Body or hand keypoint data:
++++++++++++++++++++
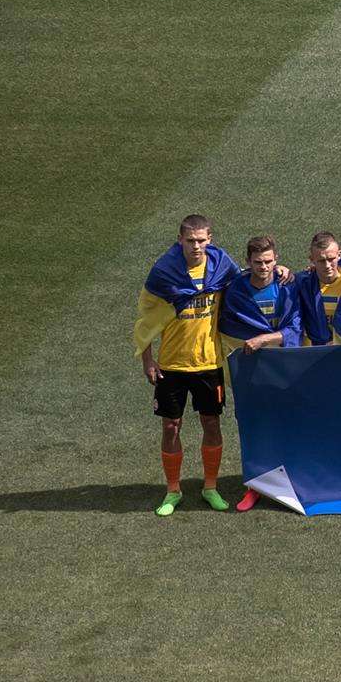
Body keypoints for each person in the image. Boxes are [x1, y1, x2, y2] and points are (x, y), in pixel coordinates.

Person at [133, 215, 239, 516]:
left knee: (211, 423)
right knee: (171, 426)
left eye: (202, 240)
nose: (196, 246)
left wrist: (283, 272)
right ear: (179, 240)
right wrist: (147, 359)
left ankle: (210, 487)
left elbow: (246, 285)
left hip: (208, 363)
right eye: (190, 241)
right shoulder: (164, 272)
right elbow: (147, 317)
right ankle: (173, 490)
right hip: (171, 366)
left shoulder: (221, 267)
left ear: (210, 239)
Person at [215, 235, 302, 512]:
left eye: (268, 261)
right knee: (252, 426)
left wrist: (265, 339)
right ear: (247, 262)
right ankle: (254, 486)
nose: (263, 267)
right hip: (250, 371)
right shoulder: (236, 291)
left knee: (287, 423)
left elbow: (297, 327)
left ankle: (293, 478)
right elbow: (229, 325)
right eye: (257, 262)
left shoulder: (288, 286)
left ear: (276, 260)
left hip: (285, 369)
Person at [293, 231, 341, 346]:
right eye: (321, 261)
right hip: (313, 351)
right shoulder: (302, 283)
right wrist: (279, 269)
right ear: (312, 259)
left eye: (331, 259)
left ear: (339, 255)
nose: (327, 265)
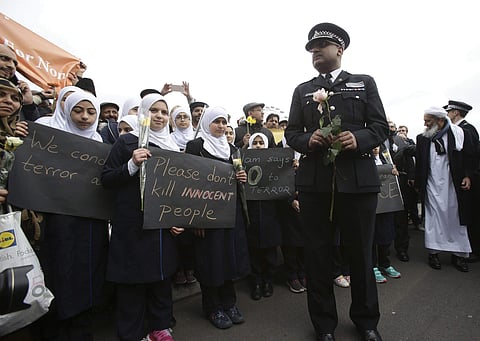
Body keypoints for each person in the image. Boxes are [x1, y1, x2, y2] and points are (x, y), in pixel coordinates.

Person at [285, 22, 388, 341]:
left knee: (360, 254)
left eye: (321, 46)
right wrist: (307, 139)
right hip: (315, 185)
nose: (314, 52)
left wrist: (358, 139)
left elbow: (380, 127)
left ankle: (366, 322)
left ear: (339, 49)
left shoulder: (364, 82)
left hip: (357, 184)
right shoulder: (302, 90)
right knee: (317, 256)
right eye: (311, 49)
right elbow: (291, 133)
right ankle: (324, 326)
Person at [101, 93, 181, 341]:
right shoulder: (127, 142)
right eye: (153, 110)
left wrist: (179, 218)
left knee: (161, 276)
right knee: (132, 281)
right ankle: (132, 333)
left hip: (163, 227)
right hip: (132, 226)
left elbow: (180, 190)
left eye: (164, 112)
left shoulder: (173, 147)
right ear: (143, 113)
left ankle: (160, 326)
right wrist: (131, 165)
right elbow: (106, 179)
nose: (159, 116)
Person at [36, 91, 109, 340]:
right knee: (60, 269)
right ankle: (58, 325)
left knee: (88, 270)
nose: (85, 117)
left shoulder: (99, 142)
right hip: (59, 219)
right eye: (78, 110)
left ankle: (82, 325)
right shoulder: (49, 138)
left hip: (91, 221)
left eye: (91, 112)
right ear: (66, 110)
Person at [185, 106, 250, 330]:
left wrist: (241, 177)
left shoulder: (232, 149)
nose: (221, 126)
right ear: (207, 123)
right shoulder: (196, 146)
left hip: (231, 214)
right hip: (207, 215)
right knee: (209, 260)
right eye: (217, 122)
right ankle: (212, 306)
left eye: (224, 122)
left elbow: (237, 180)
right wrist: (197, 219)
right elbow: (190, 182)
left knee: (229, 258)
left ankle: (229, 303)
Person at [415, 106, 473, 273]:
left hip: (453, 185)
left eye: (428, 121)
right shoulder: (422, 138)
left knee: (455, 219)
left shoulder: (460, 134)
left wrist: (468, 176)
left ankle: (459, 255)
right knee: (434, 220)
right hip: (432, 185)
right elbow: (420, 163)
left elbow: (470, 157)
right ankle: (433, 253)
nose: (425, 124)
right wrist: (418, 183)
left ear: (440, 121)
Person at [245, 133, 282, 300]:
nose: (259, 145)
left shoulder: (275, 165)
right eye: (256, 142)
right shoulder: (244, 165)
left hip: (271, 216)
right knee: (254, 253)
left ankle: (268, 281)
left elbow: (283, 187)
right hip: (251, 216)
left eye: (262, 142)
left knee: (270, 252)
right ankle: (256, 282)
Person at [445, 100, 480, 263]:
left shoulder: (466, 129)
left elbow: (471, 155)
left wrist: (468, 175)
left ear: (456, 113)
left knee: (470, 214)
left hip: (468, 180)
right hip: (464, 178)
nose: (447, 114)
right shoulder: (459, 129)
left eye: (449, 111)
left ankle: (473, 249)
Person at [371, 146, 402, 283]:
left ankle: (385, 263)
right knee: (371, 235)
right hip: (372, 204)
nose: (375, 148)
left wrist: (394, 172)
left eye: (377, 145)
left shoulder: (386, 157)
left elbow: (391, 176)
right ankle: (373, 266)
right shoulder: (364, 160)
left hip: (387, 203)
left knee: (386, 234)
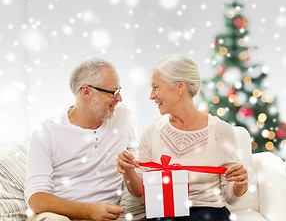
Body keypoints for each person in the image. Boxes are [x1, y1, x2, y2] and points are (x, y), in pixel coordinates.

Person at [117, 55, 248, 221]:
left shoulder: (220, 131)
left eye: (156, 87)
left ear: (180, 87)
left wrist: (239, 185)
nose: (151, 96)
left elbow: (230, 198)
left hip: (209, 213)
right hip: (166, 212)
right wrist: (128, 170)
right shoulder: (152, 132)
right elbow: (140, 192)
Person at [25, 58, 136, 221]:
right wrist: (90, 211)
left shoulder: (122, 116)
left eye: (118, 90)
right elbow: (36, 199)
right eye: (112, 92)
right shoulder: (46, 132)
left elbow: (137, 158)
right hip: (58, 216)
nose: (119, 98)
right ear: (86, 92)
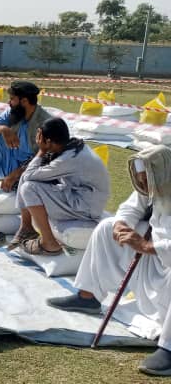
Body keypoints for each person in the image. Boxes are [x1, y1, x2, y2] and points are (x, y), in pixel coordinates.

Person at [47, 145, 171, 377]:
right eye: (140, 180)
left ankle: (168, 347)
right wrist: (121, 224)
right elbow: (131, 208)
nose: (142, 185)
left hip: (164, 257)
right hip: (157, 259)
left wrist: (147, 246)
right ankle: (88, 296)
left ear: (160, 174)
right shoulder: (153, 181)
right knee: (106, 227)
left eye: (146, 181)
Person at [6, 118, 110, 255]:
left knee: (29, 187)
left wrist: (41, 151)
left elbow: (28, 175)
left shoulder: (68, 159)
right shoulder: (73, 147)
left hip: (85, 208)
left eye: (40, 138)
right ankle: (26, 227)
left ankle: (49, 243)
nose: (39, 141)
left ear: (48, 141)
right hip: (80, 197)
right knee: (31, 181)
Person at [0, 81, 53, 201]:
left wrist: (16, 174)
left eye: (12, 99)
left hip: (32, 168)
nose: (9, 103)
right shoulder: (12, 113)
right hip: (11, 161)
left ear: (24, 101)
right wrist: (3, 129)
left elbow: (45, 157)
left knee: (25, 191)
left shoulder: (45, 122)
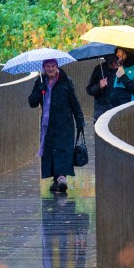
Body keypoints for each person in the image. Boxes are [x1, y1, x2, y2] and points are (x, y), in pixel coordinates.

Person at [28, 58, 84, 194]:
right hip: (48, 125)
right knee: (50, 151)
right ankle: (56, 180)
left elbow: (74, 103)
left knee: (62, 150)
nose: (50, 69)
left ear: (57, 67)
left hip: (64, 124)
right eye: (47, 66)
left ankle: (61, 177)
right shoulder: (40, 82)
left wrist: (80, 121)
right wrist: (38, 91)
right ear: (44, 67)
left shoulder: (65, 82)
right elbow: (32, 103)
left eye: (53, 66)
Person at [85, 52, 120, 120]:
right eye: (110, 62)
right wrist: (99, 86)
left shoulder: (123, 69)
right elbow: (89, 90)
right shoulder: (98, 69)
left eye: (115, 61)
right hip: (101, 110)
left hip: (118, 109)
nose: (113, 64)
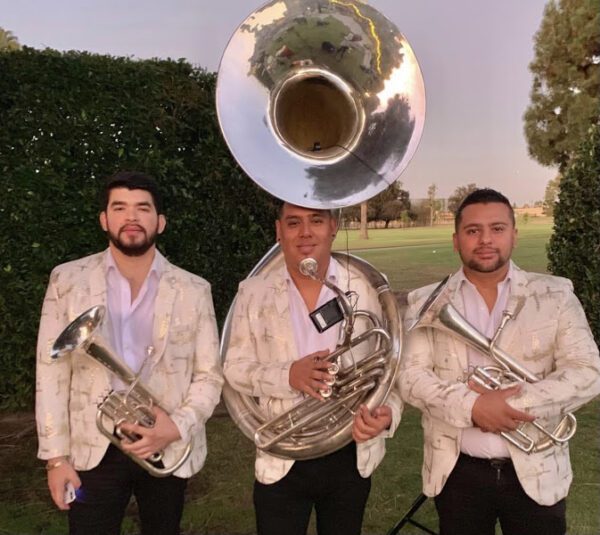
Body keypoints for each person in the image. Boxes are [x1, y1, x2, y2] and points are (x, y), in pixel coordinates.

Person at [399, 188, 600, 535]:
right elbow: (410, 377)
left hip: (538, 472)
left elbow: (587, 371)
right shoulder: (424, 303)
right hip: (458, 472)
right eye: (473, 230)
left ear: (514, 235)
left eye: (497, 228)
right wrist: (473, 407)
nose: (485, 240)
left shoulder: (556, 295)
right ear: (456, 240)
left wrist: (508, 405)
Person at [35, 171, 224, 535]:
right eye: (119, 207)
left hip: (165, 441)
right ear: (104, 219)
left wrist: (177, 425)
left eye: (143, 208)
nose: (132, 218)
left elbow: (209, 375)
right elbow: (51, 371)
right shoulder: (66, 280)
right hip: (94, 446)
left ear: (161, 221)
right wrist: (56, 459)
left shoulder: (193, 289)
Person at [223, 202, 402, 535]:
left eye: (316, 221)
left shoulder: (367, 285)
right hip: (283, 456)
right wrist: (288, 375)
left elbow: (390, 368)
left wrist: (387, 414)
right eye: (293, 223)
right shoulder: (253, 292)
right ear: (279, 230)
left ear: (333, 226)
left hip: (350, 454)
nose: (305, 232)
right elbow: (233, 368)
++++++++++++++++++++
Task item — The output should be exactly the lines above from the line containing "right knee: (317, 256)" to the line containing "left hip: (271, 216)", inclusive, with no other lines.

Result of the exercise —
right knee: (317, 256)
right eye: (311, 49)
right elbow: (291, 133)
right ankle: (324, 326)
Person at [101, 93, 181, 341]:
right shoulder: (127, 142)
right eye: (153, 110)
left wrist: (179, 218)
left knee: (161, 276)
right knee: (132, 281)
right ankle: (132, 333)
left hip: (163, 227)
right hip: (132, 226)
left elbow: (180, 190)
left eye: (164, 112)
left shoulder: (173, 147)
right ear: (143, 113)
left ankle: (160, 326)
right wrist: (131, 165)
right elbow: (106, 179)
nose: (159, 116)
Person at [36, 91, 109, 340]:
right knee: (60, 269)
right ankle: (58, 325)
left knee: (88, 270)
nose: (85, 117)
left shoulder: (99, 142)
right hip: (59, 219)
right eye: (78, 110)
left ankle: (82, 325)
right shoulder: (49, 138)
left hip: (91, 221)
left eye: (91, 112)
right ear: (66, 110)
Person at [185, 106, 250, 330]:
left wrist: (241, 177)
left shoulder: (232, 149)
nose: (221, 126)
right ear: (207, 123)
right shoulder: (196, 146)
left hip: (231, 214)
right hip: (207, 215)
right knee: (209, 260)
right eye: (217, 122)
right ankle: (212, 306)
left eye: (224, 122)
left elbow: (237, 180)
right wrist: (197, 219)
right elbow: (190, 182)
left knee: (229, 258)
left ankle: (229, 303)
Person at [415, 106, 473, 273]:
left hip: (453, 185)
left eye: (428, 121)
right shoulder: (422, 138)
left knee: (455, 219)
left shoulder: (460, 134)
left wrist: (468, 176)
left ankle: (459, 255)
right knee: (434, 220)
right hip: (432, 185)
right elbow: (420, 163)
left elbow: (470, 157)
right ankle: (433, 253)
nose: (425, 124)
right wrist: (418, 183)
left ear: (440, 121)
Person at [245, 133, 282, 300]:
nose: (259, 145)
left shoulder: (275, 165)
right eye: (256, 142)
right shoulder: (244, 165)
left hip: (271, 216)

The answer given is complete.